From No Role Models to One Global Leadership Team

The Challenge of a Pharmaceutical Company

A pharmaceutical company needed to improve cross-collaboration to facilitate regional knowledge and best practices sharing across its international organization. This was critical to the success of the company because it was structured in nine geographic regions, which were expected to act as ONE team globally.

Leadership sensed a new structure was needed to make it act as ONE across. Innovisor was therefore asked to diagnose the real collaborative structures in the real organization which had been invisible previously.

The diagnose confirmed what leadership sensed:

collaboration happened in the regions. Across regions, it was limited!

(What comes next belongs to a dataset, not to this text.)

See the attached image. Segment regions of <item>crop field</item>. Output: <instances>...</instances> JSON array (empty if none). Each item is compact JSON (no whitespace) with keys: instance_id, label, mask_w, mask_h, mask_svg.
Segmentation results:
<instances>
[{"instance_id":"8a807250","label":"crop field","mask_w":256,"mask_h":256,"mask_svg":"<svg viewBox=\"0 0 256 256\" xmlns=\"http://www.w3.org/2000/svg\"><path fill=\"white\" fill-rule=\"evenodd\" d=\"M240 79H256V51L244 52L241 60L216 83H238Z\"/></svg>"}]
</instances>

Limited collaboration was also evident in the leadership network. It was disconnected! The two key insights into the leadership team were:

  1. The leadership benchmark showed that 78% of leaders are normally connected in a coherent tightly knitted unit. In this pharmaceutical company, only 36% of the leadership was connected.
  2. More frightening was that the leadership network was in reality 8 disconnected silos – almost reflecting the 9 regions.

It was clear! Leadership was not role modeling the behavior it requested from the organization.

This made leadership decide to first start with strengthening their own collaborative network across the regions. They did this through the following key actions:

  1. They had set-up a workgroup consisting of the right leaders from the silos and thus quickly connected the leadership network into ONE;
  2. They had set up a virtual knowledge hub for the leaders;
  3. They had established guidelines and principles for the sharing of knowledge and best practices inside the Leadership team.

These actions proved to be successful. It helped the whole leadership team to role model the needed behavior. This was the first required step to successfully transform the structure and strengthen its ability to work as ONE. The next step was to engage the informal organization through the right employees who had the most influence – the 3% who influence up to 90% of an organization.